Try it: When the line containing "middle pip: (1263, 1228)" appears in the entries below, begin printing there and stop after the line containing "thumb tip: (1352, 1295)"; print each of those lines exactly and no other line.

Working data:
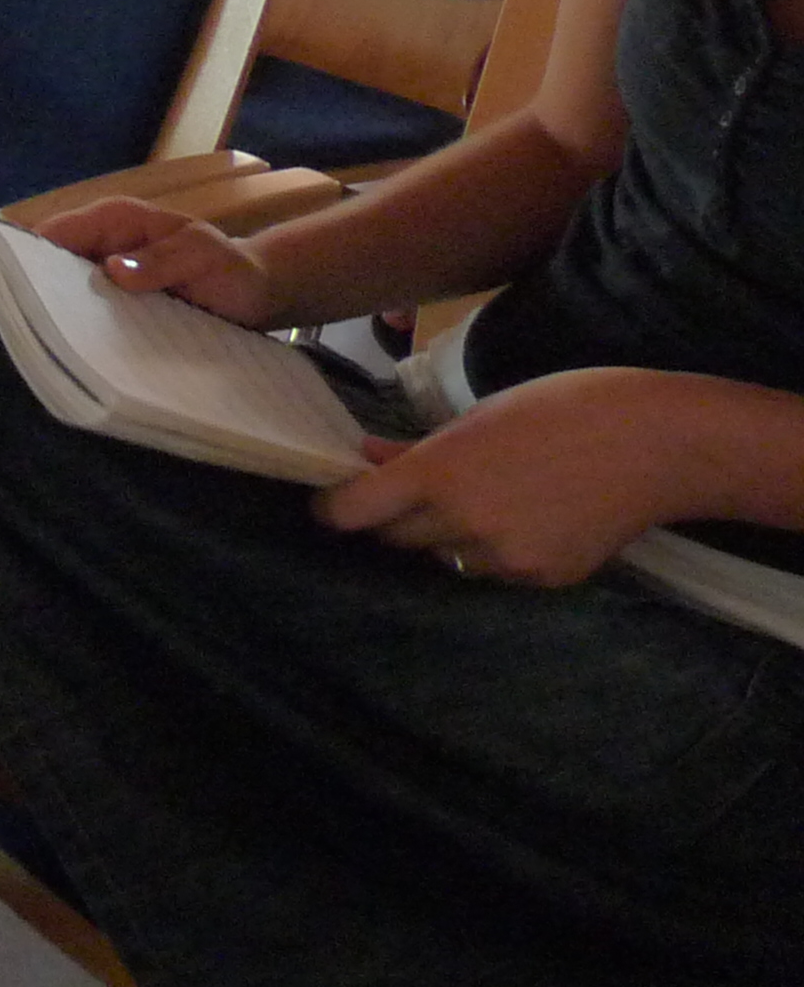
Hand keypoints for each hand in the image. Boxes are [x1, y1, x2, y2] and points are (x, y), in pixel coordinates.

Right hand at [34, 199, 281, 327]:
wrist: (257, 293)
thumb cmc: (231, 269)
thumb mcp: (204, 257)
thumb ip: (163, 261)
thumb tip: (111, 269)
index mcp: (116, 218)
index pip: (57, 230)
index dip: (30, 256)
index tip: (18, 291)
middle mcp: (102, 242)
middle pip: (50, 261)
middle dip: (39, 291)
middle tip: (34, 331)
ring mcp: (105, 273)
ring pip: (63, 289)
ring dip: (58, 314)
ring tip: (51, 346)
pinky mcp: (114, 300)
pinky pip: (86, 310)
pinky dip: (80, 327)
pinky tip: (78, 352)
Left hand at [317, 368, 692, 586]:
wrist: (657, 445)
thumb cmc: (565, 408)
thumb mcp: (481, 415)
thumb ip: (419, 447)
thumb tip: (369, 459)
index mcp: (441, 473)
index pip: (356, 512)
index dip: (334, 509)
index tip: (330, 503)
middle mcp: (464, 523)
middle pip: (396, 537)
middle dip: (394, 518)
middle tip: (412, 494)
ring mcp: (505, 557)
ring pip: (446, 557)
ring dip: (448, 537)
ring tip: (487, 499)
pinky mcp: (543, 578)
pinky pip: (495, 571)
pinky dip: (495, 551)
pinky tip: (528, 517)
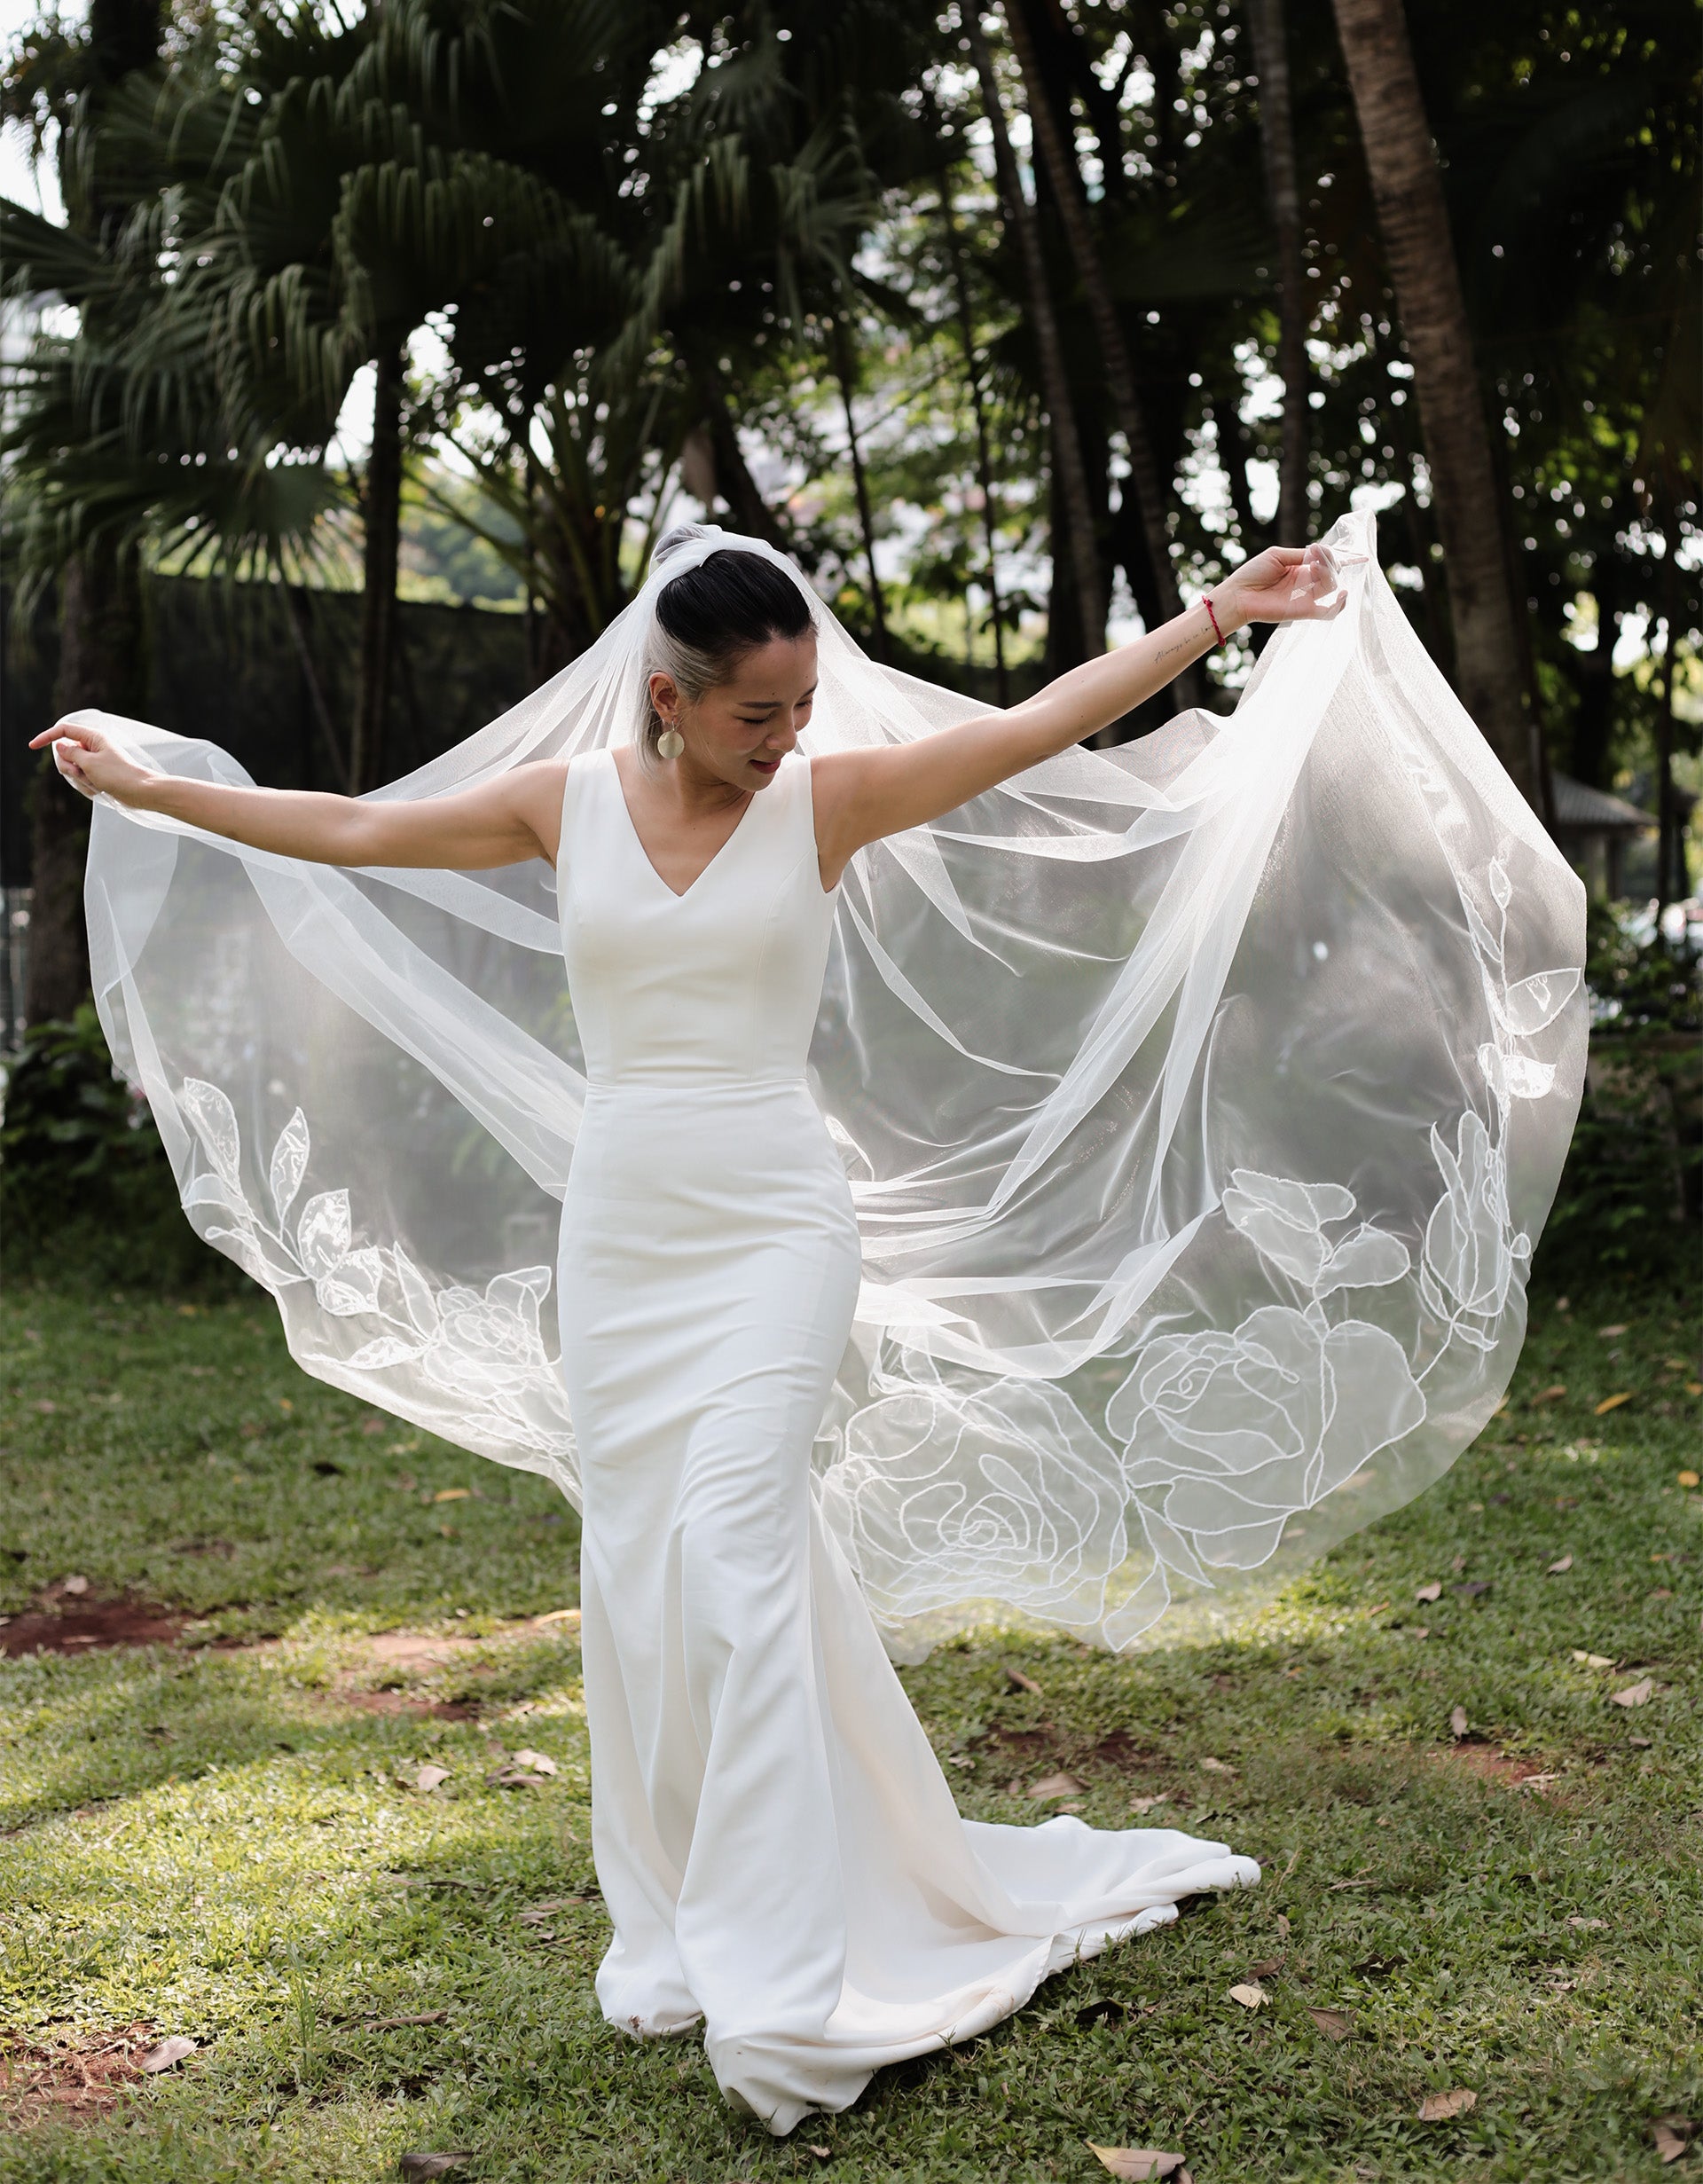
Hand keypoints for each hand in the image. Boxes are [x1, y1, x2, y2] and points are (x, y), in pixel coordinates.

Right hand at [27, 719, 157, 804]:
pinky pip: (82, 779)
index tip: (32, 746)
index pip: (63, 731)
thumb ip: (71, 753)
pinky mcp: (98, 774)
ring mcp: (95, 761)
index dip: (46, 737)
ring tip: (96, 784)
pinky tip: (99, 791)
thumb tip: (59, 746)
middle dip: (69, 768)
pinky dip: (87, 786)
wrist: (141, 792)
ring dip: (80, 779)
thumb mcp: (90, 763)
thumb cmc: (119, 775)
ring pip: (72, 769)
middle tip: (82, 775)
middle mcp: (93, 747)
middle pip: (65, 753)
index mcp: (93, 737)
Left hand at [1215, 543, 1344, 629]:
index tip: (1319, 549)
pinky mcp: (1304, 611)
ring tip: (1314, 566)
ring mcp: (1306, 597)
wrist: (1238, 595)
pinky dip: (1339, 605)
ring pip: (1331, 586)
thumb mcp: (1277, 555)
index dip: (1330, 554)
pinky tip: (1343, 594)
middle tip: (1315, 557)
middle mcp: (1306, 582)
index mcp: (1300, 567)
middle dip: (1328, 561)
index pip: (1325, 560)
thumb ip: (1299, 555)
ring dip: (1328, 573)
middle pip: (1330, 571)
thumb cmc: (1253, 573)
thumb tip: (1319, 552)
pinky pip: (1328, 612)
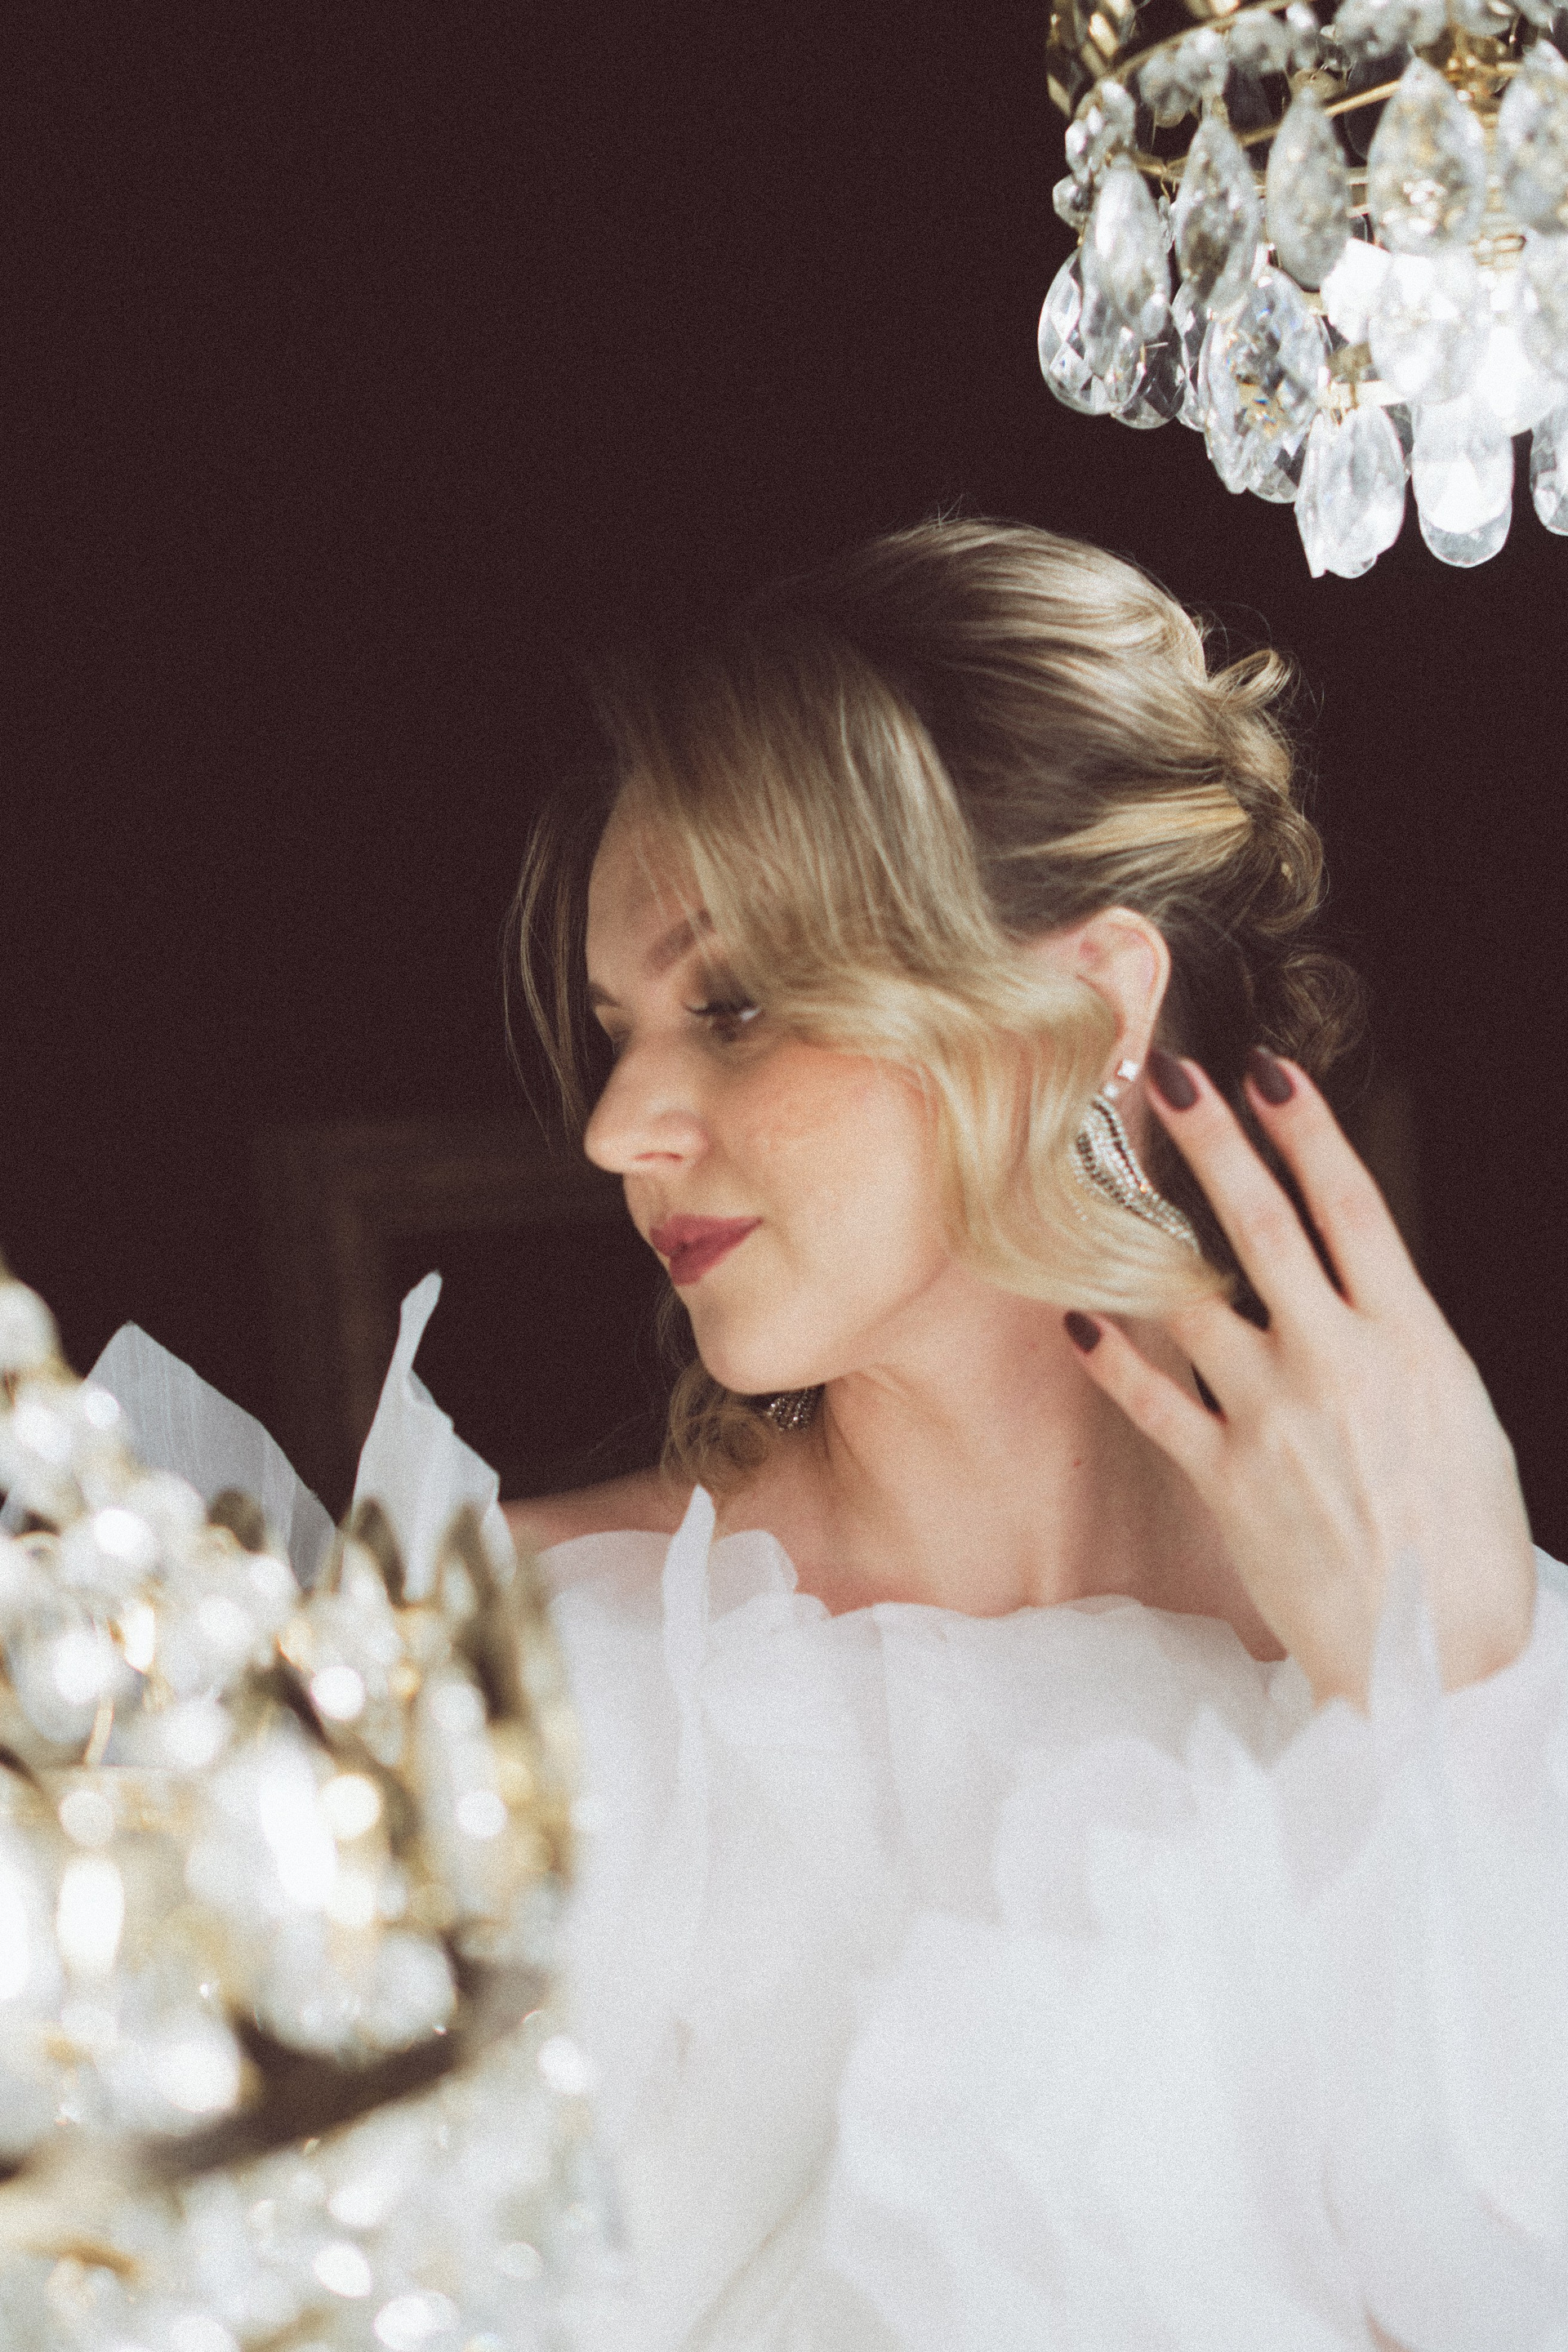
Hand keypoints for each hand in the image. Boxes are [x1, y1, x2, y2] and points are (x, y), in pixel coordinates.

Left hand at [1065, 1048, 1536, 1707]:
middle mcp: (1338, 1363)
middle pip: (1263, 1228)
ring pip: (1192, 1299)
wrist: (1441, 1656)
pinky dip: (1111, 1356)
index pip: (1352, 1209)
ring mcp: (1275, 1417)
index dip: (1307, 1132)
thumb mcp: (1458, 1415)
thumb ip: (1397, 1345)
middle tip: (1169, 1077)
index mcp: (1411, 1340)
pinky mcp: (1228, 1479)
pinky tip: (1077, 1317)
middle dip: (1214, 1144)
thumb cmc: (1464, 1536)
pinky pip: (1153, 1401)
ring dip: (1142, 1234)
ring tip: (1102, 1181)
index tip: (1270, 1071)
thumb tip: (1352, 1295)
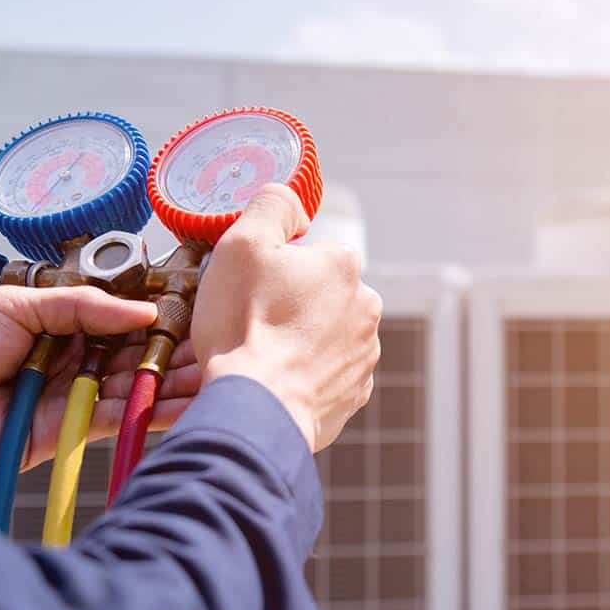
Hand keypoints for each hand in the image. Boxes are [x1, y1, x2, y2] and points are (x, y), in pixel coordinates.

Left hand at [0, 286, 201, 473]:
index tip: (201, 317)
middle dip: (181, 357)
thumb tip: (143, 312)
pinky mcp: (68, 434)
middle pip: (140, 359)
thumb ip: (82, 308)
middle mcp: (76, 363)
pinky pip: (117, 420)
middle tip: (224, 351)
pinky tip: (184, 406)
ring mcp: (74, 399)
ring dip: (177, 387)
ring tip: (219, 380)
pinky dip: (151, 414)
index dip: (163, 322)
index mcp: (64, 327)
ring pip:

Task response:
middle pip: (1263, 1228)
ring pip: (1192, 1299)
wrist: (1441, 1656)
pinky dip: (1111, 1356)
index pip: (1352, 1209)
ring mcp: (1275, 1417)
index dip: (1307, 1132)
thumb mcp: (1458, 1415)
thumb ip: (1397, 1345)
middle tip: (1169, 1077)
index mcp: (1411, 1340)
pinky mcp: (1228, 1479)
pinky tip: (1077, 1317)
middle dip: (1214, 1144)
thumb cmc: (1464, 1536)
pinky pip: (1153, 1401)
ring dip: (1142, 1234)
ring tip: (1102, 1181)
index tip: (1270, 1071)
thumb tip: (1352, 1295)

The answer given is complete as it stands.